Muncul juga kekhawatiran bahwa penggunaan ChatGPT dapat mengikis kompetensi dasar mahasiswa. Namun, sejarah teknologi menunjukkan bahwa keterampilan manusia berkembang seiring dengan kemajuan alat. Kalkulator tidak menghapus kemampuan matematika, tetapi mendorong fokus pada pemahaman konsep. Begitu pula AI dalam dunia pemrograman: yang hilang bukanlah kompetensi inti, tetapi pekerjaan repetitif yang selama ini menghambat kreativitas dan inovasi. Perguruan tinggi perlu mengarahkan mahasiswa agar menguasai konsep fundamental sambil memaksimalkan teknologi sebagai alat penguat belajar.

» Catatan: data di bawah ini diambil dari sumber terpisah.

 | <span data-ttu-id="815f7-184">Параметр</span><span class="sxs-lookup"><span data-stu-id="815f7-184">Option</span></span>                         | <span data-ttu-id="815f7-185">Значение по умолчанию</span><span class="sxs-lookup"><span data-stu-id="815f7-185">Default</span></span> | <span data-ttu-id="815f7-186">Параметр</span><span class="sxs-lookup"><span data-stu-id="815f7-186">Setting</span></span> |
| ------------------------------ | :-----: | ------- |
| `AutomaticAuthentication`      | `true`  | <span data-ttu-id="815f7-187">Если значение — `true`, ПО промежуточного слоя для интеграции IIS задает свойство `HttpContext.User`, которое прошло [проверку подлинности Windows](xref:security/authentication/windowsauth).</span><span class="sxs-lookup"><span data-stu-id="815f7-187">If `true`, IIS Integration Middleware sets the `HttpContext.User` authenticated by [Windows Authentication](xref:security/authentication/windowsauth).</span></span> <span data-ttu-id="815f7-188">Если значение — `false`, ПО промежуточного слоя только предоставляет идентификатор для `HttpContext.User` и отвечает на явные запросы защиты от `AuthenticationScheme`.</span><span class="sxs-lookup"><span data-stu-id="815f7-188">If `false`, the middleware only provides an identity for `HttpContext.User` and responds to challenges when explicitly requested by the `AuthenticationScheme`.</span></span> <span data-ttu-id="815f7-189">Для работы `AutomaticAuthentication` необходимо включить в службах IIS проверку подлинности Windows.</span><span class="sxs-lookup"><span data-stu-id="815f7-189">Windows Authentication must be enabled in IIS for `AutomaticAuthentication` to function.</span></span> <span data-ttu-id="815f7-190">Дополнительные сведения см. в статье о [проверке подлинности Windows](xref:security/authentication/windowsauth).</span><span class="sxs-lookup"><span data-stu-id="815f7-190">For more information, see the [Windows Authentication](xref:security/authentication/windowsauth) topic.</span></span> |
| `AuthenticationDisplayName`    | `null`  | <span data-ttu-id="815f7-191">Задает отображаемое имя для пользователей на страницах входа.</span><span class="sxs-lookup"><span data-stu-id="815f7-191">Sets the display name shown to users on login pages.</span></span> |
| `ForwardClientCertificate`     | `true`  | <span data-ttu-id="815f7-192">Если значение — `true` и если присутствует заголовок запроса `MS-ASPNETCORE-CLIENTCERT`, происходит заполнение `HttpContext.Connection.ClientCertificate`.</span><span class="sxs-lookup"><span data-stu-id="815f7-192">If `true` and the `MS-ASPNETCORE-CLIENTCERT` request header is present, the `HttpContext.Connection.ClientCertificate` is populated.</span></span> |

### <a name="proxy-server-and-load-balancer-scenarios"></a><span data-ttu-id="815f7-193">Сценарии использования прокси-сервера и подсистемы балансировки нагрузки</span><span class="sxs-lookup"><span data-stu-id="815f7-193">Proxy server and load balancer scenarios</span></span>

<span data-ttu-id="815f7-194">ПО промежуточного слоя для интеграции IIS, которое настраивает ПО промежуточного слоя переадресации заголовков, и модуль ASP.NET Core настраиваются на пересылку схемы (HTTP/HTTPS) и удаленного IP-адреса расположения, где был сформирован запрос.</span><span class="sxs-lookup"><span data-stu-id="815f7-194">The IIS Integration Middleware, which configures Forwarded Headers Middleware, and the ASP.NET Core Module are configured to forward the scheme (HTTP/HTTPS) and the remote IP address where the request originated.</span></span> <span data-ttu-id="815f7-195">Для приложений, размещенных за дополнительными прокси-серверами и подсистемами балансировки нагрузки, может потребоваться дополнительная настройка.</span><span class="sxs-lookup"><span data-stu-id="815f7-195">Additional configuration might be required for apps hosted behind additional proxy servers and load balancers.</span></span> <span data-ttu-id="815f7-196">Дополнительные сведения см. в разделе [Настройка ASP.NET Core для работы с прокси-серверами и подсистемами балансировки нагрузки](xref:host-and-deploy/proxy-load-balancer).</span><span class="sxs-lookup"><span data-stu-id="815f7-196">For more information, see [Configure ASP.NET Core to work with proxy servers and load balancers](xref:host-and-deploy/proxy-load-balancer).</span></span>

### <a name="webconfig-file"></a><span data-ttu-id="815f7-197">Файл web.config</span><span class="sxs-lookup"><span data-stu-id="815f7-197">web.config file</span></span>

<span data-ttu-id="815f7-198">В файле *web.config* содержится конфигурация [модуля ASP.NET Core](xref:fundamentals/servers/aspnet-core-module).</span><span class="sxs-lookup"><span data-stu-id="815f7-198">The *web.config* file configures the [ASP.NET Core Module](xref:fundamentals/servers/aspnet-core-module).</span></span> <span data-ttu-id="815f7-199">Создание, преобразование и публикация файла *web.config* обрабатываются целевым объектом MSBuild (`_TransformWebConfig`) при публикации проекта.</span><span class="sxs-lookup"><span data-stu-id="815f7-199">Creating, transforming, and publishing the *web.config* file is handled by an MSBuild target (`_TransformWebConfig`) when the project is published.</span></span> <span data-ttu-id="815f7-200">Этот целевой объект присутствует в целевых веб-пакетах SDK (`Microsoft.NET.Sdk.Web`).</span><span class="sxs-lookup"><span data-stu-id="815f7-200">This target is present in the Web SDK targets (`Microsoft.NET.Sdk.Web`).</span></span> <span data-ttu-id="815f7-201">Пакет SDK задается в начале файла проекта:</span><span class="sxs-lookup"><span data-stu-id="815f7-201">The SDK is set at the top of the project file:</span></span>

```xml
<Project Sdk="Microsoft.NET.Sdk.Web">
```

Di lapangan, pendidik memainkan peran yang semakin strategis. Guru dan dosen harus menjadi navigator digital yang membantu mahasiswa memahami kapan harus menggunakan AI, kapan harus berpikir mandiri, dan bagaimana menyeimbangkan keduanya. Kemampuan ini tidak hanya membangun integritas akademik, tetapi juga membentuk profesional yang mampu mengambil keputusan kritis di tengah otomatisasi yang semakin luas. Pendidikan TI di masa depan membutuhkan pendidik yang tidak hanya kompeten secara teknis, tetapi adaptif, kreatif, dan visioner.

Selain itu, universitas perlu memperkuat budaya inovasi. Membangun laboratorium AI, membuka peluang kolaborasi dengan industri, serta menciptakan ruang eksperimen digital akan menjadi faktor pembeda bagi institusi yang ingin memimpin perubahan. Mahasiswa harus diberi kesempatan mengembangkan proyek yang memadukan kemampuan teknis dengan kreativitas berbasis AI generatif. Dari sini lahir keterampilan baru: kemampuan memimpin solusi digital, bukan sekadar menjalankan instruksi teknis.

Pada akhirnya, revolusi yang dibawa oleh ChatGPT bukan tentang hilangnya kompetensi, melainkan pergeseran kompetensi. Dunia kerja membutuhkan talenta yang menguasai pemikiran kritis, pemahaman mendalam tentang sistem, kemampuan kolaborasi dengan AI, serta etika digital yang kuat. Pendidikan TI harus memastikan mahasiswa tidak hanya mampu mengikuti perubahan, tetapi memimpinnya. Bila dikelola dengan visi jangka panjang, AI bukan ancaman; ia adalah katalis yang mempercepat lahirnya generasi profesional teknologi yang lebih cerdas, adaptif, dan kompetitif.